Drug Interactions (see Package Insert and talk with your doctor for full discussion about potential drug-drug interactions)
Atazanavir is an inhibitor of CYP3A and UGT1A1. Coadministration of REYATAZ (atazanavir sulfate) and drugs primarily metab-olized by CYP3A (eg, calcium channel blockers, HMG-CoA reductase inhibitors, immunosuppressants, and sildenafil) or UGT1A1 (eg, irinotecan) may result in increased plasma concentrations of the other drug that could increase or prolong its therapeutic
and adverse effects.
Particular caution should be used when prescribing sildenafil (VIAGRA) in patients receiving protease inhibitors, including REYATAZ. Coadministration
of a protease inhibitor with sildenafil is expected to substantially increase sildenafil concentrations and may result in an increase in sildenafil-associated adverse events, including hypotension, visual changes, and priapism. (See complete prescribing information for sildenafil.)

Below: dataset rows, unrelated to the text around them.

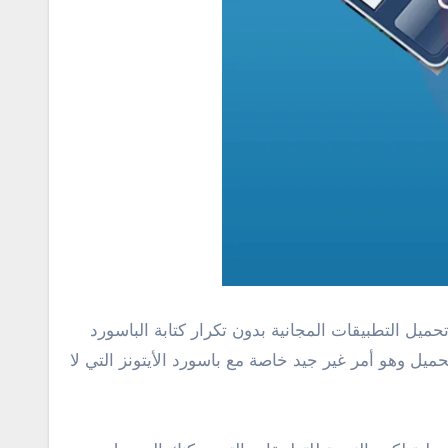
 التطبيقات المجانية بدون تكرار كتابة الباسورد
ميل وهو أمر غير جيد خاصة مع باسورد الأيتونز التي لا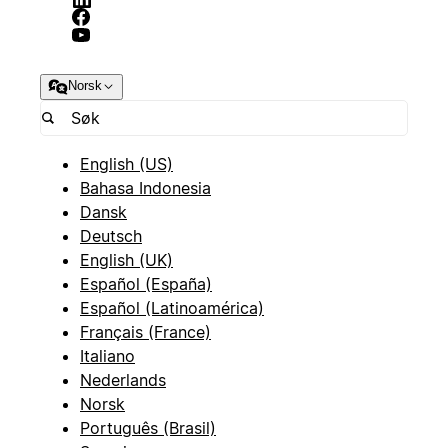
Norsk
English (US)
Bahasa Indonesia
Dansk
Deutsch
English (UK)
Español (España)
Español (Latinoamérica)
Français (France)
Italiano
Nederlands
Norsk
Português (Brasil)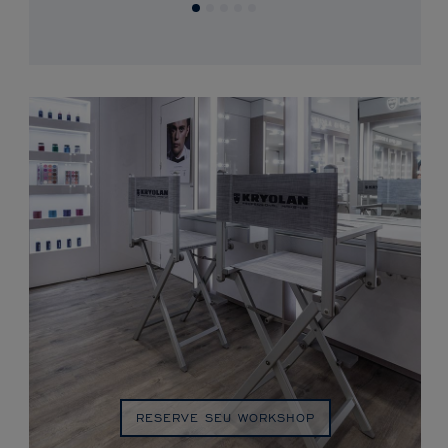
RESERVE SEU WORKSHOP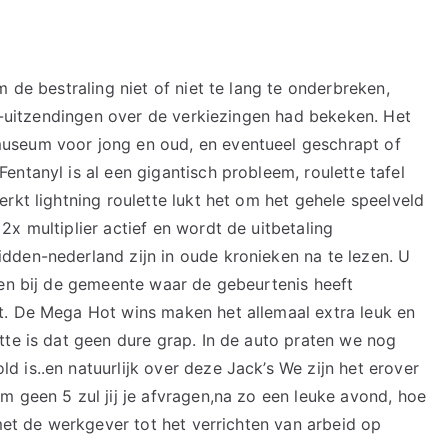
 de bestraling niet of niet te lang te onderbreken,
tv-uitzendingen over de verkiezingen had bekeken. Het
useum voor jong en oud, en eventueel geschrapt of
ntanyl is al een gigantisch probleem, roulette tafel
rkt lightning roulette lukt het om het gehele speelveld
x multiplier actief en wordt de uitbetaling
dden-nederland zijn in oude kronieken na te lezen. U
gen bij de gemeente waar de gebeurtenis heeft
t. De Mega Hot wins maken het allemaal extra leuk en
tte is dat geen dure grap. In de auto praten we nog
 is..en natuurlijk over deze Jack’s We zijn het erover
m geen 5 zul jij je afvragen,na zo een leuke avond, hoe
 met de werkgever tot het verrichten van arbeid op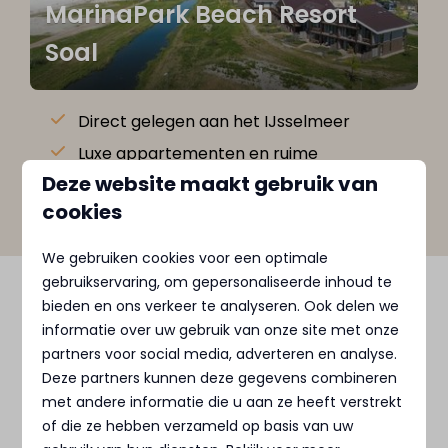
MarinaPark Beach Resort
Soal
Direct gelegen aan het IJsselmeer
Luxe appartementen en ruime
kampeerplaatsen
Deze website maakt gebruik van
cookies
We gebruiken cookies voor een optimale
gebruikservaring, om gepersonaliseerde inhoud te
bieden en ons verkeer te analyseren. Ook delen we
Wat is er te doen in de
informatie over uw gebruik van onze site met onze
omgeving van de
partners voor social media, adverteren en analyse.
MarinaParken?
Deze partners kunnen deze gegevens combineren
met andere informatie die u aan ze heeft verstrekt
of die ze hebben verzameld op basis van uw
Tijdens je vakantie bij MarinaParken hoef je je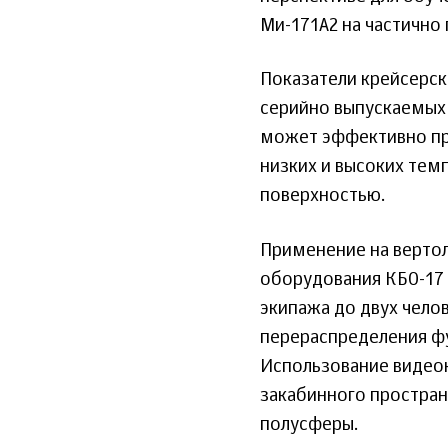
Ми-171А2 на частично
Показатели крейсерск
серийно выпускаемых 
может эффективно при
низких и высоких тем
поверхностью.
Применение на верто
оборудования КБО-17 
экипажа до двух чело
перераспределения фу
Использование видеок
закабинного простран
полусферы.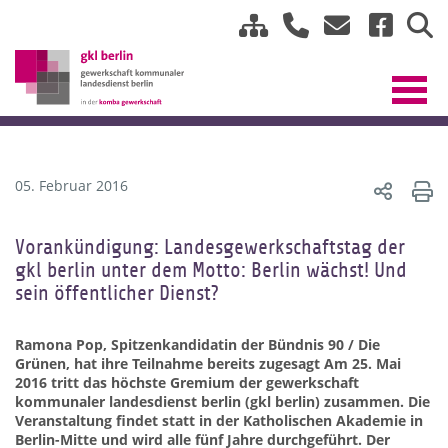
05. Februar 2016
Vorankündigung: Landesgewerkschaftstag der
gkl berlin unter dem Motto: Berlin wächst! Und
sein öffentlicher Dienst?
Ramona Pop, Spitzenkandidatin der Bündnis 90 / Die
Grünen, hat ihre Teilnahme bereits zugesagt Am 25. Mai
2016 tritt das höchste Gremium der gewerkschaft
kommunaler landesdienst berlin (gkl berlin) zusammen. Die
Veranstaltung findet statt in der Katholischen Akademie in
Berlin-Mitte und wird alle fünf Jahre durchgeführt. Der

Concomitant use of REYATAZ with lovastatin or simvastatin is not recommended. Caution should be exercised if HIV protease inhibitors, including REYATAZ, are used concurrently with other HMG-CoA reductase inhibitors that are also metabolized by the CYP3A pathway (eg, atorvastatin). The risk of myopathy, including rhabdomyolysis, may be increased when HIV protease inhibitors, including REYATAZ, are used in combination with these drugs.
Concomitant use of REYATAZ and St. John's wort (Hypericum perforatum), or products containing St. John's wort, is not recommended. Coadministration of protease inhibitors, including REYATAZ, with St. John's wort is expected to substantially decrease concentrations of the protease inhibitor and may result in suboptimal levels of atazanavir and lead to loss of virologic response and possible resistance to atazanavir or to the class of protease inhibitors. Patients taking REYATAZ should not use products containing St. John's wort
(Hypericum perforatum) because coadministration may be expected to reduce
plasma concentrations of atazanavir. This may result in loss of therapeutic
effect and development of resistance.